Your goal:
Output the lines of the data below unchanged, starting from the first line and stopping after the line that contains "Ich finde die Dinger einfach nur so witzig".

=== Section Start ===

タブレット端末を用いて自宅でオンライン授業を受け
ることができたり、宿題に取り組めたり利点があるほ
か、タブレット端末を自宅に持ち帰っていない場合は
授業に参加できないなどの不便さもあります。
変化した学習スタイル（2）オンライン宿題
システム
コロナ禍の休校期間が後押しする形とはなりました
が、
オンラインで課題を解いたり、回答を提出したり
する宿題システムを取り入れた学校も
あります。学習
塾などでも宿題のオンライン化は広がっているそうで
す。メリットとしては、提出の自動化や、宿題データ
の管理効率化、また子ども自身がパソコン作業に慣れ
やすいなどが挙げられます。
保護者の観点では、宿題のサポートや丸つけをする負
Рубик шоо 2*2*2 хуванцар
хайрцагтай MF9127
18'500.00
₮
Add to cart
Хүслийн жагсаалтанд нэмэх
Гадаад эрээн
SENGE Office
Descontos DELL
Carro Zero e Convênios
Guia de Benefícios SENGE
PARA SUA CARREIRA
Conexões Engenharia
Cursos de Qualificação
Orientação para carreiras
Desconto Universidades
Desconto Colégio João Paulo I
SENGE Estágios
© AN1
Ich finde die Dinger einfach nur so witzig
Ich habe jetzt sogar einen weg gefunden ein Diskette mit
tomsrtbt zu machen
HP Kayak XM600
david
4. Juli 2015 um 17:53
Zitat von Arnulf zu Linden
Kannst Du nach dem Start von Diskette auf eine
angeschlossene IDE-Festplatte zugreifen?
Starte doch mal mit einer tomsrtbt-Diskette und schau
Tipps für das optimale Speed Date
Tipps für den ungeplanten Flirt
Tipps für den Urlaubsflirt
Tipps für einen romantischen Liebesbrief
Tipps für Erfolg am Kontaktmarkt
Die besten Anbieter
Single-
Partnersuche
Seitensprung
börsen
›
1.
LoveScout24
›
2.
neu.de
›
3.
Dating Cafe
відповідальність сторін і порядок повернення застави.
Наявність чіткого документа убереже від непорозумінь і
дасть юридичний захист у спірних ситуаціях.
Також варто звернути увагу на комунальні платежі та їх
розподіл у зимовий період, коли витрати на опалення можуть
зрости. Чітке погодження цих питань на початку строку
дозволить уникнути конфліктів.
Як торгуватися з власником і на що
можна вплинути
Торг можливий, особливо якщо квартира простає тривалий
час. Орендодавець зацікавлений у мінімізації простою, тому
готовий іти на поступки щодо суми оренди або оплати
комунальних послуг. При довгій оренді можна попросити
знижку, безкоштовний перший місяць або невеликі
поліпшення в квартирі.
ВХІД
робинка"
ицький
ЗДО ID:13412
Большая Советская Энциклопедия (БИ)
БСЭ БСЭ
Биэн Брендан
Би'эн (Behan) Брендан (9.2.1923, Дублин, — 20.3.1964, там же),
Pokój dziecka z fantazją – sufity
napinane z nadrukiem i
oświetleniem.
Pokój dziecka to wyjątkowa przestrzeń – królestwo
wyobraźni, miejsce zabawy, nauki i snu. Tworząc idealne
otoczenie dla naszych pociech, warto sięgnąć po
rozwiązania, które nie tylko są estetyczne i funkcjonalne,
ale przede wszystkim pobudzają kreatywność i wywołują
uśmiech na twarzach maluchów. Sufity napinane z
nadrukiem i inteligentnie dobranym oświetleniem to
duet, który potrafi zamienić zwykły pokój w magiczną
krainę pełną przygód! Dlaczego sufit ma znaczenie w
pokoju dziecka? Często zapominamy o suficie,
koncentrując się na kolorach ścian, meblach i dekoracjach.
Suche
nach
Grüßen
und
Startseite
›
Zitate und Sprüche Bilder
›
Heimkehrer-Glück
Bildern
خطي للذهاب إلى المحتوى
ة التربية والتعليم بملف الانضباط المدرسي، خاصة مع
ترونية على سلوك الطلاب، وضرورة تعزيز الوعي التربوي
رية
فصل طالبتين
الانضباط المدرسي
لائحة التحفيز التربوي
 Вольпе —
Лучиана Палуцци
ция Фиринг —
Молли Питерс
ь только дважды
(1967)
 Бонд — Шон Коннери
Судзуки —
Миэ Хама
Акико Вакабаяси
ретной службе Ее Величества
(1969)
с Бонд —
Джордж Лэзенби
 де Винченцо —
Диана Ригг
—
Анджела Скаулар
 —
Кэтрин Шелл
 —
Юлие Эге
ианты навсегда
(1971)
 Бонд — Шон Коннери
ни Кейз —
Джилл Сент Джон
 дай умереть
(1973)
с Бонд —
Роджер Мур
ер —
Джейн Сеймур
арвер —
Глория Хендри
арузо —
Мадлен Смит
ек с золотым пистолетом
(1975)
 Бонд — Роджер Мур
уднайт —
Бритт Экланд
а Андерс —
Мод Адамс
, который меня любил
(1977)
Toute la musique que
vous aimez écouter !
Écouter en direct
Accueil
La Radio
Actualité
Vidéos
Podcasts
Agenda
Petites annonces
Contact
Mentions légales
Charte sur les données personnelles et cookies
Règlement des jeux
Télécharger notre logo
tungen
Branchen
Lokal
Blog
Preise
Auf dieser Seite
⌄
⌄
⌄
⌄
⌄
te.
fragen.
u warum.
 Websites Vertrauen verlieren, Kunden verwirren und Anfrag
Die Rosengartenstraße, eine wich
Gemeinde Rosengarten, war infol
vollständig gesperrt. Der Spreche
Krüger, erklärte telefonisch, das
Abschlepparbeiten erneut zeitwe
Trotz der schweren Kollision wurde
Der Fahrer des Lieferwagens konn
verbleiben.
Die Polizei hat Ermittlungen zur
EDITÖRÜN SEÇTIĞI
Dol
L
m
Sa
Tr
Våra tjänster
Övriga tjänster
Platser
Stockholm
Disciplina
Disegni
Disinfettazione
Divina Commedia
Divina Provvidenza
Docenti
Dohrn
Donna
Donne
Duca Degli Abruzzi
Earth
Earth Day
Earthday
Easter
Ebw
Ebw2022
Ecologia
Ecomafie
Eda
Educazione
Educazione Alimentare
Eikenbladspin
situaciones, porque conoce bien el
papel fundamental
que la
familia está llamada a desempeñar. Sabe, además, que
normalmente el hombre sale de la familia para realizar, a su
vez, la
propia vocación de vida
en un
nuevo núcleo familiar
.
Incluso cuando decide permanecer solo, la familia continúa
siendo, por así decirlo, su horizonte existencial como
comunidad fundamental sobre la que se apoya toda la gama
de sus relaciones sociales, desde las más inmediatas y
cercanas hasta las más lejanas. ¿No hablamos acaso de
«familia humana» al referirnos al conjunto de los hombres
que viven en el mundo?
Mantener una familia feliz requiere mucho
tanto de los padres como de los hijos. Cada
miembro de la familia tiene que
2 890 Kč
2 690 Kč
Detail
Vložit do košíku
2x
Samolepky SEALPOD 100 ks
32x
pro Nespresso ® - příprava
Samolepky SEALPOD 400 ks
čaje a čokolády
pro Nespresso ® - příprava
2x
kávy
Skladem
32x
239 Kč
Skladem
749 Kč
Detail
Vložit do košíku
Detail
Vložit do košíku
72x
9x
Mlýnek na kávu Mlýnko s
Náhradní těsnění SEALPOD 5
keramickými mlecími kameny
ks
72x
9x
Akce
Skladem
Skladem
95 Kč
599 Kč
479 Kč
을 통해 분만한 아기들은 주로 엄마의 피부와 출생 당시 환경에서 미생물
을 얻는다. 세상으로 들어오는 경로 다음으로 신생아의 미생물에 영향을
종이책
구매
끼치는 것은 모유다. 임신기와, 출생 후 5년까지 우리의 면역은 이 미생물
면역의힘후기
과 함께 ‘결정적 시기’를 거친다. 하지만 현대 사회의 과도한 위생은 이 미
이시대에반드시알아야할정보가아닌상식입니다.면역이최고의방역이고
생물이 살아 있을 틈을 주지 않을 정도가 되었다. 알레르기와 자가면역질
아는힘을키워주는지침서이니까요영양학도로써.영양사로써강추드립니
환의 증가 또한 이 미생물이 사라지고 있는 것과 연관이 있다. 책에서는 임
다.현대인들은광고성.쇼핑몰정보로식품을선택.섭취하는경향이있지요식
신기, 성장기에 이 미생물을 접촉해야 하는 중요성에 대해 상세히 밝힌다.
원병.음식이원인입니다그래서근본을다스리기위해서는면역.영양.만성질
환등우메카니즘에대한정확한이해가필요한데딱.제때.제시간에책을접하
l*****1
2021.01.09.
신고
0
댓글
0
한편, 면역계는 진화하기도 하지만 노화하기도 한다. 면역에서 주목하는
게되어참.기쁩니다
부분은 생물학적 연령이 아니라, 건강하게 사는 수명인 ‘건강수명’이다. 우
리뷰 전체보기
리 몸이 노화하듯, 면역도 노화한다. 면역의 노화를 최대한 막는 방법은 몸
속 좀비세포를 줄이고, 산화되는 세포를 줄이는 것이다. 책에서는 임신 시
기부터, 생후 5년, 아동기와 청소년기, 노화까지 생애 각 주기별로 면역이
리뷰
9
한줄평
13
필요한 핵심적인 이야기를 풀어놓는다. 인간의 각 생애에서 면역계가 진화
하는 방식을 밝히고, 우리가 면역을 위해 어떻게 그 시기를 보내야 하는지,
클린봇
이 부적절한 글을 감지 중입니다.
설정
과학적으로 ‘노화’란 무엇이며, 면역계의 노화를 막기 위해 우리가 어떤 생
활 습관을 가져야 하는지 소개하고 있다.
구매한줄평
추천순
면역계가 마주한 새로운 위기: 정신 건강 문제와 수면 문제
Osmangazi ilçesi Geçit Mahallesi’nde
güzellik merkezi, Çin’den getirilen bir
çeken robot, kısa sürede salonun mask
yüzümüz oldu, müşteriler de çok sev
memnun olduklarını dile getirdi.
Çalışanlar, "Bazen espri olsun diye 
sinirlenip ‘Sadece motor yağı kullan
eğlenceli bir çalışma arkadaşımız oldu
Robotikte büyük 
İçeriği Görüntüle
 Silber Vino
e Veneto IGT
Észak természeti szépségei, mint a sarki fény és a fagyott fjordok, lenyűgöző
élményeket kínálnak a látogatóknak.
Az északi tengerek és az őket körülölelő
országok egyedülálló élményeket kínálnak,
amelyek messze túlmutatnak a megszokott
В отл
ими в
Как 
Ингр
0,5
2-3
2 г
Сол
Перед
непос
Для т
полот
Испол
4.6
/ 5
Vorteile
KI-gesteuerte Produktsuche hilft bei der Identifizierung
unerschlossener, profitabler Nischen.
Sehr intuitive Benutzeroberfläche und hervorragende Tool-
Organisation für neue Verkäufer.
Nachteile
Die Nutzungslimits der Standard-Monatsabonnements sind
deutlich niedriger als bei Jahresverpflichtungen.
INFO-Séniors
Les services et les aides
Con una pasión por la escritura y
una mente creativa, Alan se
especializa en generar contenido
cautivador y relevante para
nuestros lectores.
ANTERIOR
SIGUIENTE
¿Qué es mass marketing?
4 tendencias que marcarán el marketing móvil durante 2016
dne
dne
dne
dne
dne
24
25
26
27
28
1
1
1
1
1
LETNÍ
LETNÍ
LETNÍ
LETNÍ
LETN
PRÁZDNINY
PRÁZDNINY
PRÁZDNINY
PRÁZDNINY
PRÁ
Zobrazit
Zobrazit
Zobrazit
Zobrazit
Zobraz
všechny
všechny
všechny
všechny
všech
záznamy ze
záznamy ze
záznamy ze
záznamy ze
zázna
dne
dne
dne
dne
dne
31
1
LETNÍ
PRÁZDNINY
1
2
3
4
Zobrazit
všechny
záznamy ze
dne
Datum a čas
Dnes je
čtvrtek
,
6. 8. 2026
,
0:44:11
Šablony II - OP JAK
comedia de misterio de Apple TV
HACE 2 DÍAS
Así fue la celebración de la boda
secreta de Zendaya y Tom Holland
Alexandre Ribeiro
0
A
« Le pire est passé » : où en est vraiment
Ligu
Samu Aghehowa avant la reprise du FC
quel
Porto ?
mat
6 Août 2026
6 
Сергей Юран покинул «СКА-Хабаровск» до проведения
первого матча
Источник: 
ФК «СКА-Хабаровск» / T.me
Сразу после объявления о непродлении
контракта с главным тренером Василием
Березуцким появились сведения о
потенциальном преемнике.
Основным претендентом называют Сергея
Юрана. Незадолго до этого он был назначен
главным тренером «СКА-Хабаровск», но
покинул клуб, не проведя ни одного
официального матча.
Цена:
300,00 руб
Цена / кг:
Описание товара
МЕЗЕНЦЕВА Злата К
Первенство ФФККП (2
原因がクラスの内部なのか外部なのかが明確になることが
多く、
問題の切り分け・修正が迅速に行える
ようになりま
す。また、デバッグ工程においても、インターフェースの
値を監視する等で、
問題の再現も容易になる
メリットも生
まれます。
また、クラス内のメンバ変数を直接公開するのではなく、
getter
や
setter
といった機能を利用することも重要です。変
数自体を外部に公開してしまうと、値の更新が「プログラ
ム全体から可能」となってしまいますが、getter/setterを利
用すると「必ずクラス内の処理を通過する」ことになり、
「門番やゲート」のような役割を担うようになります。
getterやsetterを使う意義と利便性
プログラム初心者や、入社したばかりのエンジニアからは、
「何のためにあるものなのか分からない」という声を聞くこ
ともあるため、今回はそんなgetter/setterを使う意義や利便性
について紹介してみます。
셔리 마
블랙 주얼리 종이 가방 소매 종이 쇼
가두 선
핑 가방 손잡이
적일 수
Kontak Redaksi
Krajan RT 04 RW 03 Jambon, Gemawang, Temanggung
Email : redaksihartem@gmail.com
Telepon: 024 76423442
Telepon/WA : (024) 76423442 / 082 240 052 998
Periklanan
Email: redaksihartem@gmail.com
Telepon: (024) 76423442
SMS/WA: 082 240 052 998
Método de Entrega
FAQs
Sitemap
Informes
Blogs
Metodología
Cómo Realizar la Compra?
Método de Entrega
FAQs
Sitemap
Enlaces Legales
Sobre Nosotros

=== Section End ===

Task response:
タブレット端末を用いて自宅でオンライン授業を受け
ることができたり、宿題に取り組めたり利点があるほ
か、タブレット端末を自宅に持ち帰っていない場合は
授業に参加できないなどの不便さもあります。
変化した学習スタイル（2）オンライン宿題
システム
コロナ禍の休校期間が後押しする形とはなりました
が、
オンラインで課題を解いたり、回答を提出したり
する宿題システムを取り入れた学校も
あります。学習
塾などでも宿題のオンライン化は広がっているそうで
す。メリットとしては、提出の自動化や、宿題データ
の管理効率化、また子ども自身がパソコン作業に慣れ
やすいなどが挙げられます。
保護者の観点では、宿題のサポートや丸つけをする負
Рубик шоо 2*2*2 хуванцар
хайрцагтай MF9127
18'500.00
₮
Add to cart
Хүслийн жагсаалтанд нэмэх
Гадаад эрээн
SENGE Office
Descontos DELL
Carro Zero e Convênios
Guia de Benefícios SENGE
PARA SUA CARREIRA
Conexões Engenharia
Cursos de Qualificação
Orientação para carreiras
Desconto Universidades
Desconto Colégio João Paulo I
SENGE Estágios
© AN1
Ich finde die Dinger einfach nur so witzig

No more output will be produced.